ECLI:NL:CRVB:2021:3189
Centrale Raad van Beroep
- Hoger beroep
- M.A.H. van Dalen-van Bekkum
- P.A.M. Hulsdouw
- Rechtspraak.nl
Niet-ontvankelijkheid van hoger beroep wegens niet tijdig betalen griffierecht
In deze zaak heeft de Centrale Raad van Beroep op 16 december 2021 uitspraak gedaan in het hoger beroep van appellant tegen de Raad van bestuur van de Sociale verzekeringsbank. Het hoger beroep was geregistreerd onder nummer 21/2330 AOW. De zaak betreft een beroep op betalingsonmacht, waarbij appellant niet in staat was het verschuldigde griffierecht van € 134,- tijdig te betalen. De Raad had appellant eerder gewezen op de verplichting om het griffierecht binnen 28 dagen na verzending van de herinneringsbrief te voldoen. Appellant heeft wel een beroep op betalingsonmacht gedaan, maar de Raad heeft vastgesteld dat hij niet aan de criteria voor betalingsonmacht voldeed.
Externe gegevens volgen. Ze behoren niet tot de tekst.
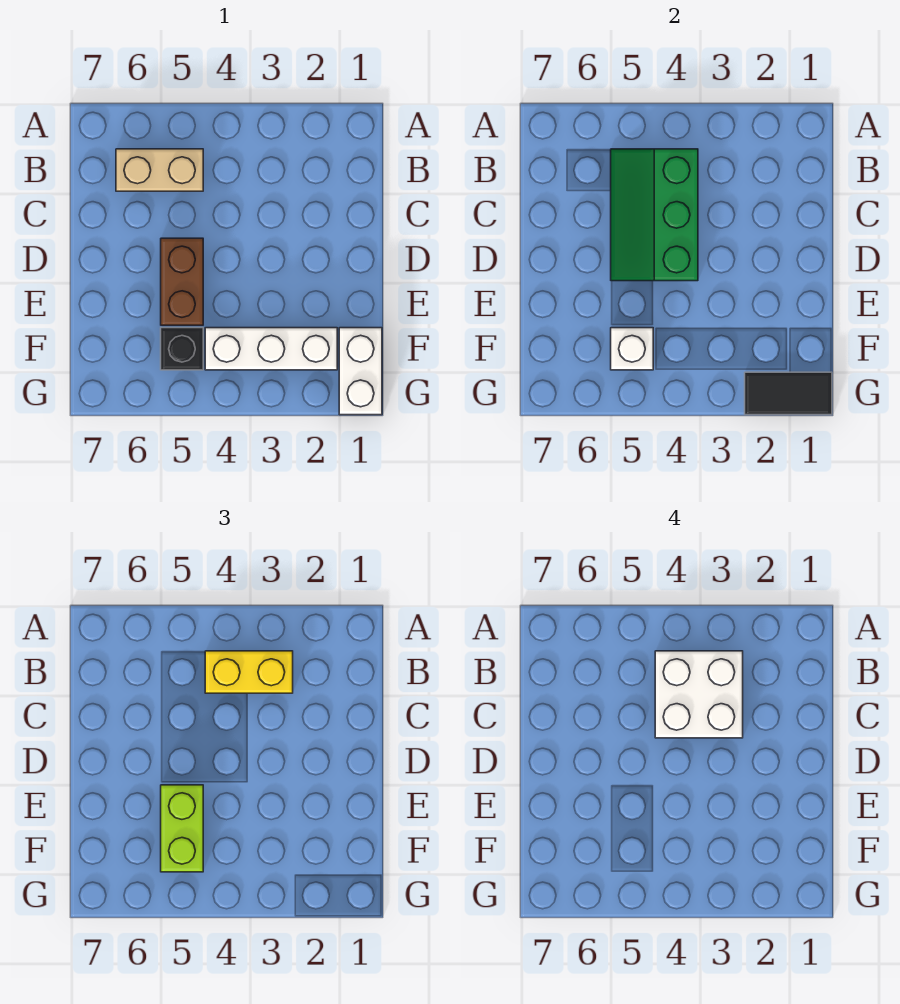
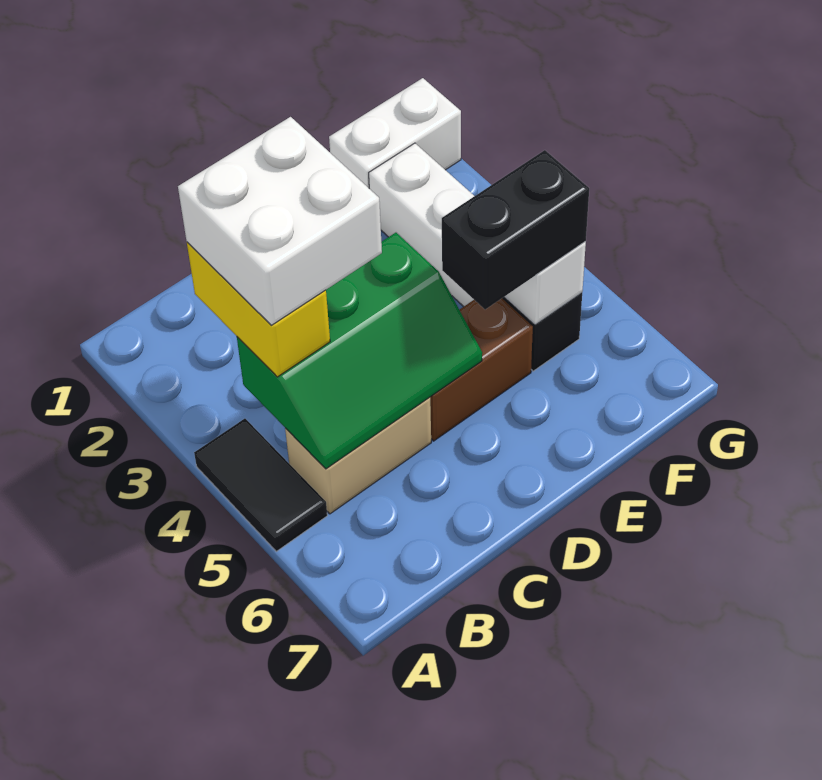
tan brick B5:B6 level 1 -> tan brick B5:C5 level 1
lime brick E5:F5 level 3 -> black brick E5:F5 level 3
black tile G1:G2 level 2 -> black tile A4:A5 level 1

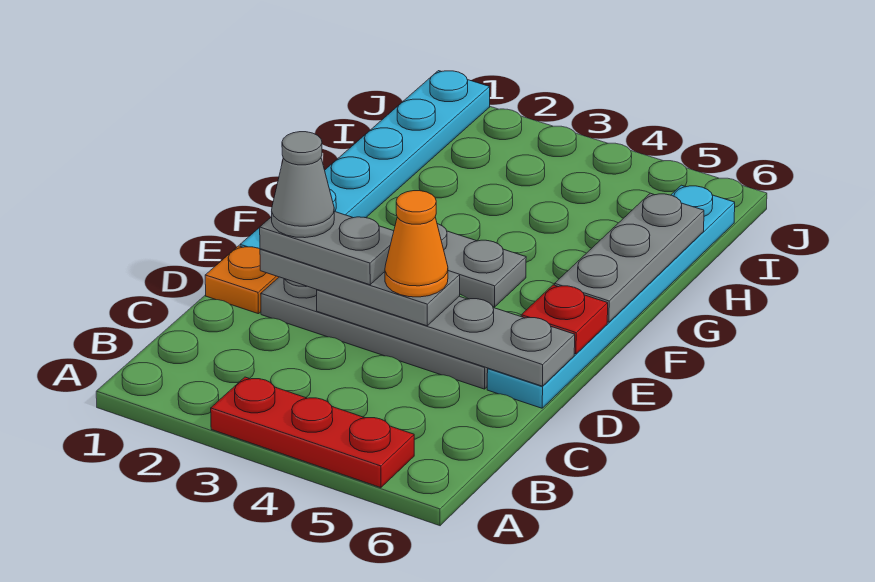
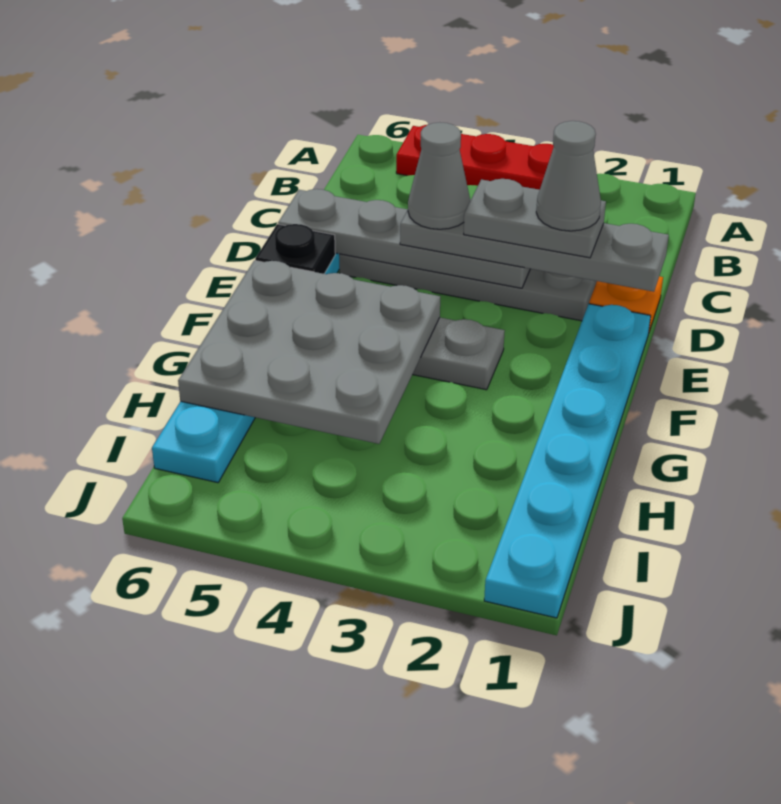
grey plate D2:D4 level 3 -> grey plate D1:D4 level 3
orange cone D4 level 4 -> grey cone D4 level 4
red plate E6 level 2 -> black plate E6 level 2
grey plate F6:H6 level 2 -> grey plate F4:H6 level 2

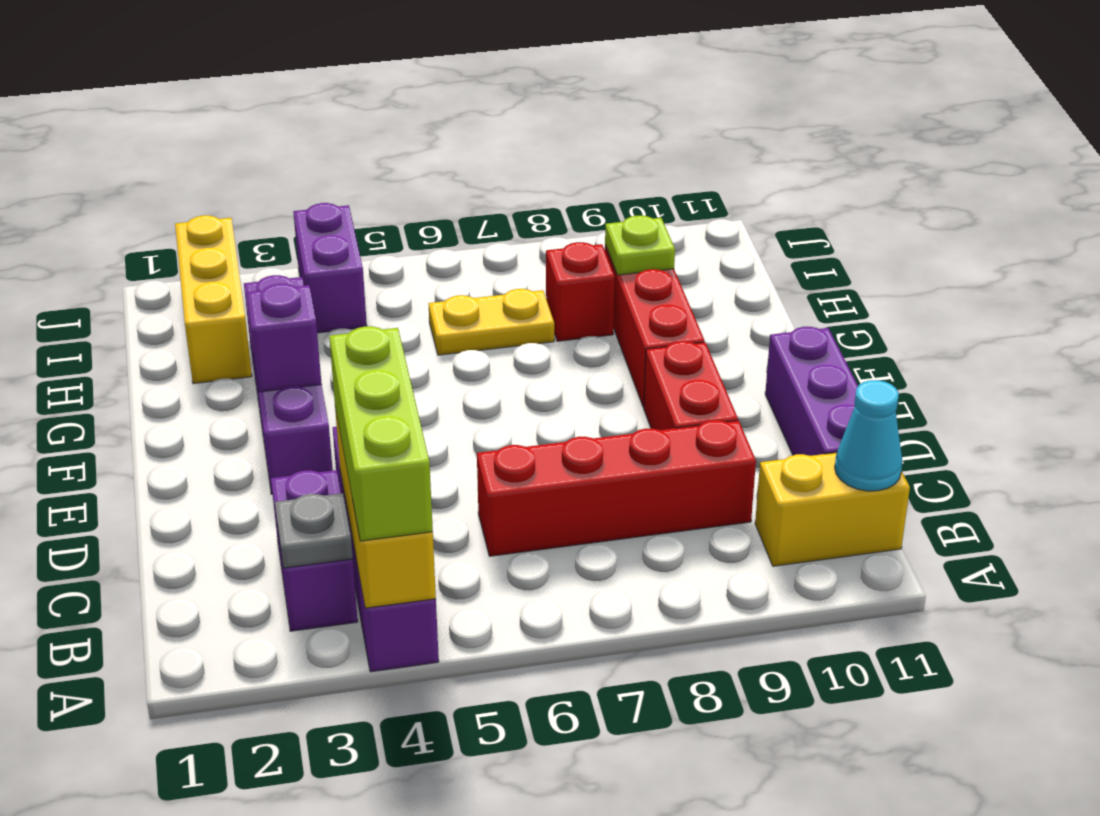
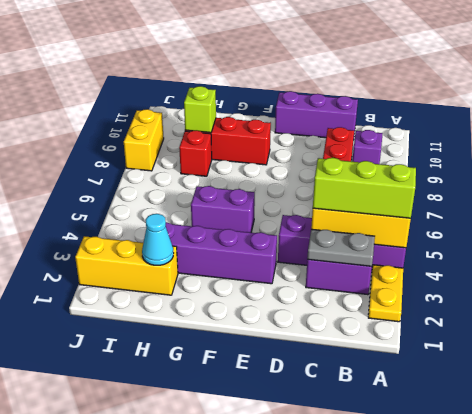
grey plate B3 level 2 -> grey plate B3:C3 level 2
yellow brick B10:B11 level 1 -> yellow brick J8:J9 level 1
cyan cone B11 level 2 -> cyan cone H2 level 2
red brick D9:E9 level 1 -> none
purple brick F3 level 2 -> purple brick B9 level 1
yellow plate H6:H7 level 1 -> yellow plate A2:A3 level 1
lime plate H9 level 2 -> lime brick H9 level 2
purple brick I4:J4 level 1 -> purple brick F5:G5 level 1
Ondanks meerdere herinneringen en verzoeken om aanvullende informatie, heeft appellant het griffierecht niet binnen de gestelde termijn betaald. De Raad heeft geconcludeerd dat het hoger beroep niet-ontvankelijk is, omdat appellant in verzuim is geweest. De uitspraak is openbaar gedaan en er is geen aanleiding voor een proceskostenveroordeling. Tegen deze uitspraak staat verzet open voor belanghebbenden binnen zes weken na verzending van het afschrift.